• **Task objective**
Rewrite the text of the rows below with every "Railinc" changed to "Rail Inc" and everything else left unchanged, and leave out the pictures.

** Exercise input follows **

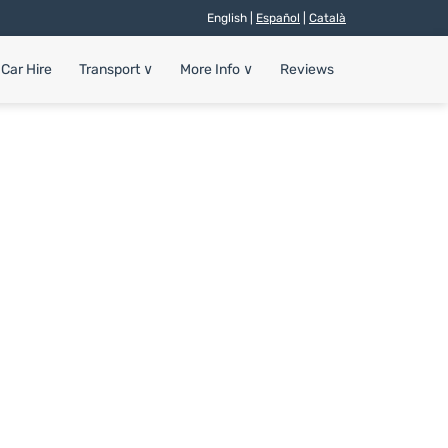
English |
Español
|
Català
Car Hire
Transport
∨
More Info
∨
Reviews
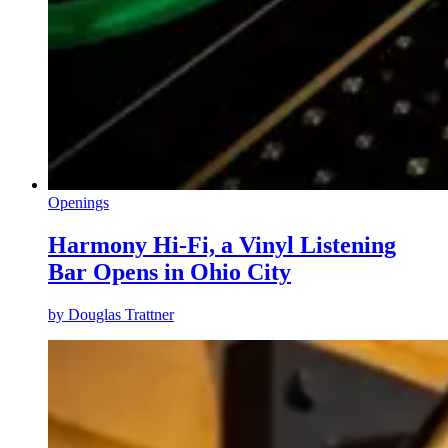
Openings
Harmony Hi-Fi, a Vinyl Listening
Bar Opens in Ohio City
by
Douglas Trattner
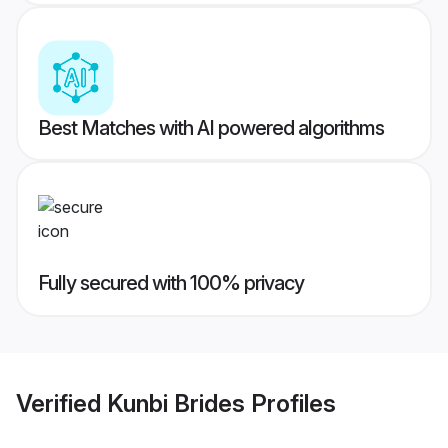
Best Matches with AI powered algorithms
Fully secured with 100% privacy
Verified
Kunbi Brides
Profiles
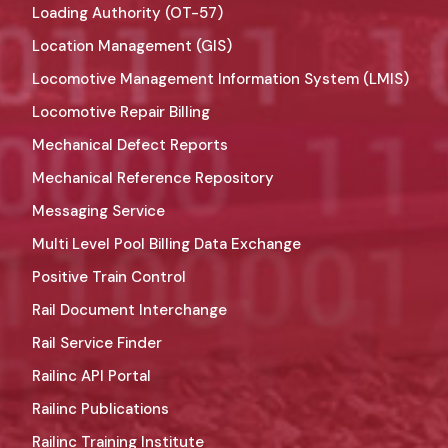
Loading Authority (OT-57)
Location Management (GIS)
Locomotive Management Information System (LMIS)
Locomotive Repair Billing
Mechanical Defect Reports
Mechanical Reference Repository
Messaging Service
Multi Level Pool Billing Data Exchange
Positive Train Control
Rail Document Interchange
Rail Service Finder
Railinc API Portal
Railinc Publications
Railinc Training Institute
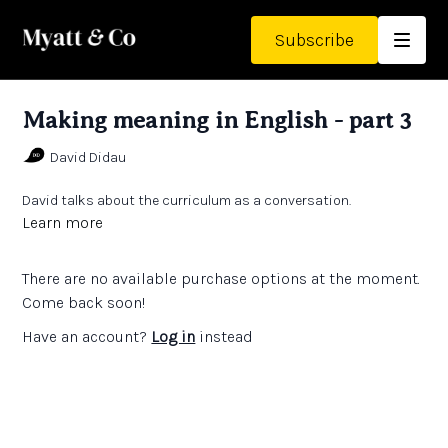
Subscribe
Making meaning in English - part 3
David Didau
David talks about the curriculum as a conversation.
Learn more
There are no available purchase options at the moment.
Come back soon!
Have an account?
Log in
instead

** End of Exercise input **

• **Answer**
English |
Español
|
Català
Car Hire
Transport
∨
More Info
∨
Reviews
Openings
Harmony Hi-Fi, a Vinyl Listening
Bar Opens in Ohio City
by
Douglas Trattner
Best Matches with AI powered algorithms
Fully secured with 100% privacy
Verified
Kunbi Brides
Profiles
Loading Authority (OT-57)
Location Management (GIS)
Locomotive Management Information System (LMIS)
Locomotive Repair Billing
Mechanical Defect Reports
Mechanical Reference Repository
Messaging Service
Multi Level Pool Billing Data Exchange
Positive Train Control
Rail Document Interchange
Rail Service Finder
Rail Inc API Portal
Rail Inc Publications
Rail Inc Training Institute
Subscribe
Making meaning in English - part 3
David Didau
David talks about the curriculum as a conversation.
Learn more
There are no available purchase options at the moment.
Come back soon!
Have an account?
Log in
instead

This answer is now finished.